Exercise requirements: Reproduce the lines of the records below that appear outside the pictures, substituting "enclosing rectangle" for "bounding box" wherever it occurs and leaving every other character unchanged. Omit the pictures from your answer.
## Begin Data lines
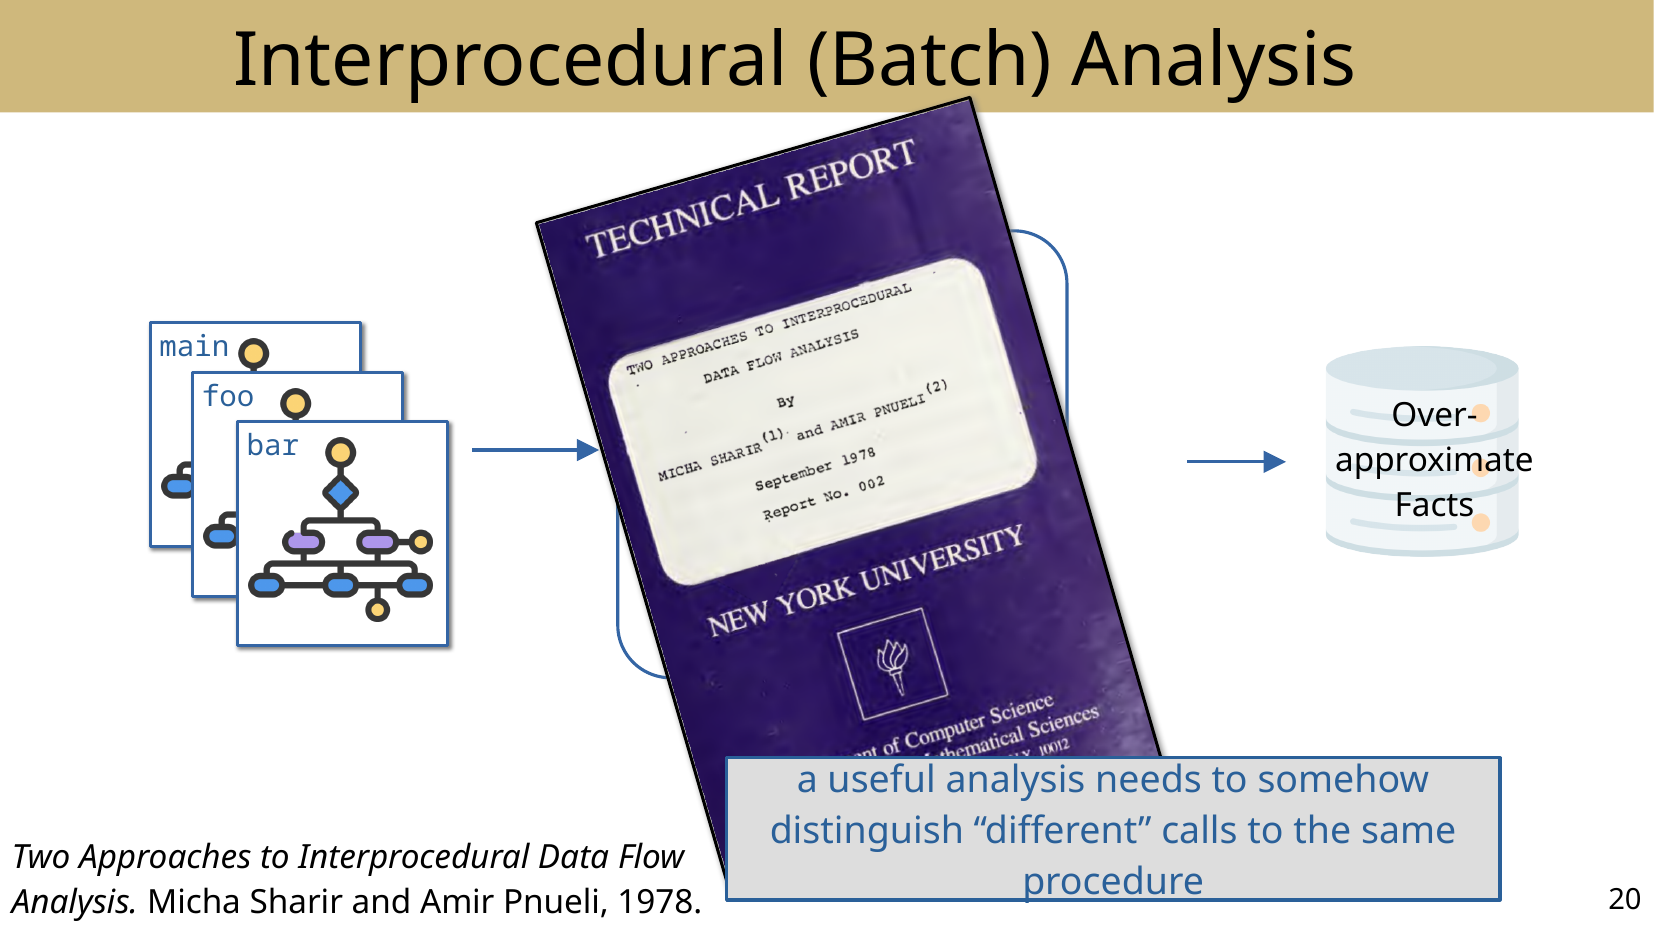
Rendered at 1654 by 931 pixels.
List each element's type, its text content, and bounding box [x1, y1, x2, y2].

picture [248, 437, 433, 622]
text_box main [159, 325, 241, 365]
title ??? [627, 145, 790, 193]
picture [538, 99, 1160, 874]
picture [1317, 346, 1527, 557]
picture [203, 464, 237, 573]
text_box a useful analysis needs to somehow distinguish “different” calls to the same procedure [726, 757, 1501, 901]
picture [255, 388, 388, 421]
title Interprocedural (Batch) Analysis [0, 0, 1576, 113]
text_box bar [246, 424, 300, 463]
text_box Two Approaches to Interprocedural Data Flow Analysis. Micha Sharir and Amir Pnueli, 1978. [11, 832, 657, 931]
text_box [150, 322, 448, 646]
text_box foo [201, 375, 255, 464]
text_box Over- approximate Facts [1335, 390, 1569, 520]
picture [1023, 256, 1031, 283]
picture [161, 338, 346, 523]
## End Data lines
Solution to this exercise:
Rendered at 1654 by 931 pixels.
List each element's type, its text content, and enclosing rectangle [x1, y1, x2, y2].

picture [248, 437, 433, 622]
text_box main [159, 325, 241, 365]
title ??? [627, 145, 790, 193]
picture [538, 99, 1160, 874]
picture [1317, 346, 1527, 557]
picture [203, 464, 237, 573]
text_box a useful analysis needs to somehow distinguish “different” calls to the same procedure [726, 757, 1501, 901]
picture [255, 388, 388, 421]
title Interprocedural (Batch) Analysis [0, 0, 1576, 113]
text_box bar [246, 424, 300, 463]
text_box Two Approaches to Interprocedural Data Flow Analysis. Micha Sharir and Amir Pnueli, 1978. [11, 832, 657, 931]
text_box [150, 322, 448, 646]
text_box foo [201, 375, 255, 464]
text_box Over- approximate Facts [1335, 390, 1569, 520]
picture [1023, 256, 1031, 283]
picture [161, 338, 346, 523]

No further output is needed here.